Caratteristiche e condizioni:
cm.18 x 12, pp. 160, brossura, in ottime condizioni.
Contenuto:
Piero Cavallero di Torino ha capeggiato una banda di rapinatori che ha svaligiato banche dall’aprile del 1963 all’ottobre del 1967. La sua carriera si è conclusa con la strage di Milano, con i morti e con i feriti seminati durante la vana fuga per la città. Non c’è il minimo dubbio che egli meriti il nome di bandito, ma è altrettanto certo che egli è un bandito di un tipo particolare come lo furono Bonnie e Clyde, personaggio estremo di un’epoca e di una società. Cavallero è il figlio anomalo, se volete, ammalato, di una rivoluzione fallita e di una generazione frustrata, il figlio di una periferia operaia che mancò la rivoluzione operaia e che ha visto degradarsi in conformismo burocratico lo slancio della guerra partigiana. È ovvio che non esiste fra il contesto sociale e il bandito Cavallero un legame diretto, è chiaro che non è stata la sua gioventù rossa a fare di lui un rapinatore; ma non si capisce il personaggio nelle sue sfumature, nelle sue pieghe più segrete, nei suoi rimorsi se non si parla dell’ambiente in cui è cresciuto.

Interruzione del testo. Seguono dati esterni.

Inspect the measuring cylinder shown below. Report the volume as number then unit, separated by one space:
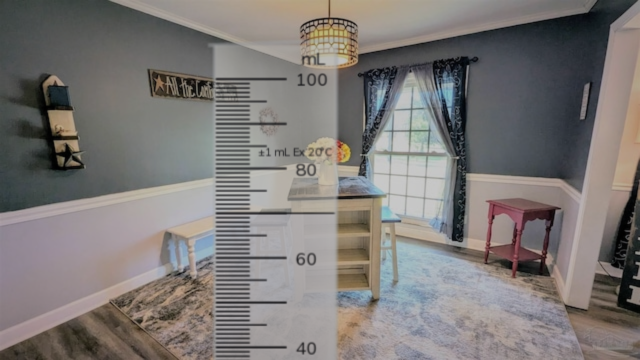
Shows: 70 mL
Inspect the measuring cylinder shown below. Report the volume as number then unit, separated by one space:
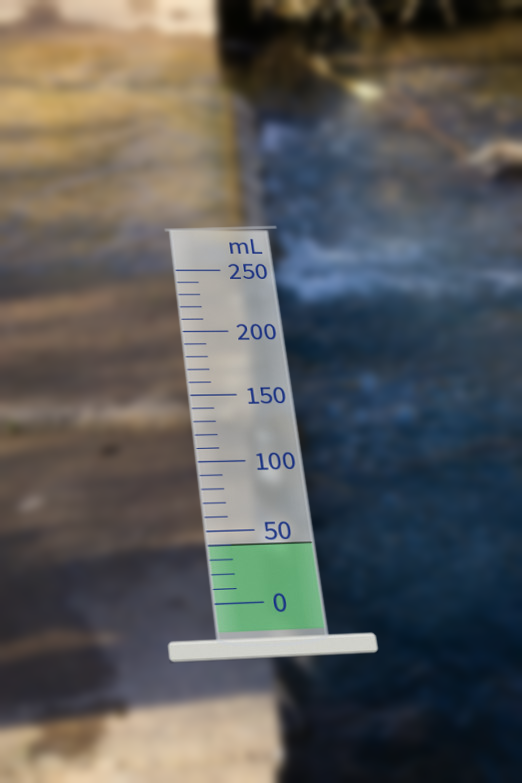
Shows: 40 mL
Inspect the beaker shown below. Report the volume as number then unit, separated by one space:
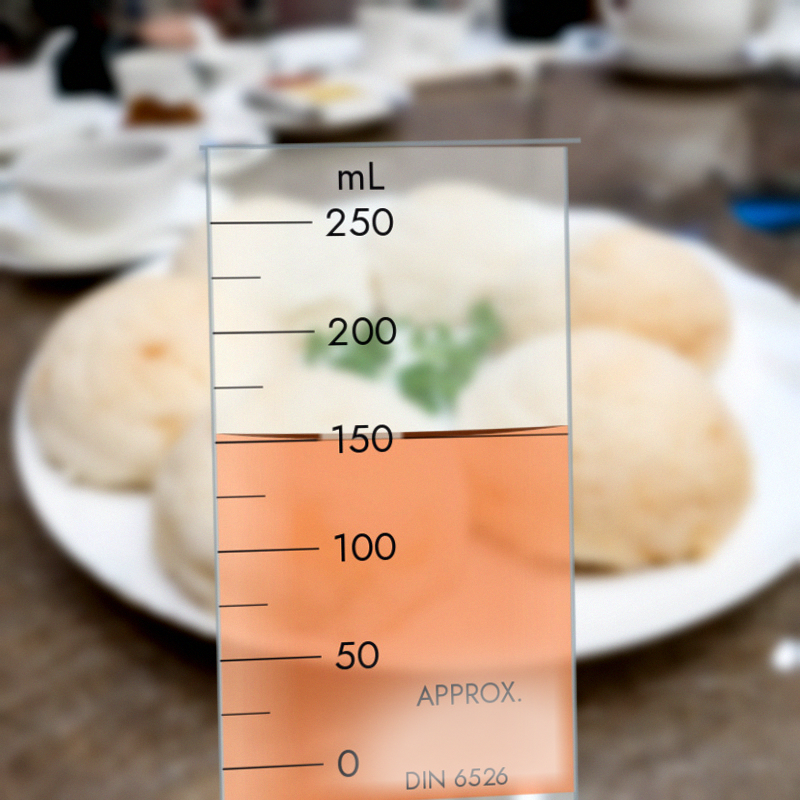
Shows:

E questo ambiente vuol dire la barriera più proletaria di Torino, la barriera di Milano, vuol dire il ceto operaio più politicizzato in Italia, vuol dire una tradizione piemontese dove l’autoritarismo militare sopravvive e coesiste con l’impegno sociale. Giorgio Bocca è forse lo studioso del costume italiano più naturalmente adatto a raccontare un personaggio come Cavallero, perché conosce bene il proletariato torinese ed è vissuto a Torino fra il 1945 e il 1954, negli anni della formazione di Cavallero. Le informazioni che stanno dietro questo racconto sono tutte rigorosamente autentiche, raccolte fra i compagni di gioco, di lavoro, di partito e di delinquenza di Piero Cavallero. Non poteva mancare a una vicenda che situa i suoi episodi più drammatici a Milano, un quadro della criminalità e della corruzione milanesi, che danno a questo profilo la compiutezza di un saggio sociologico.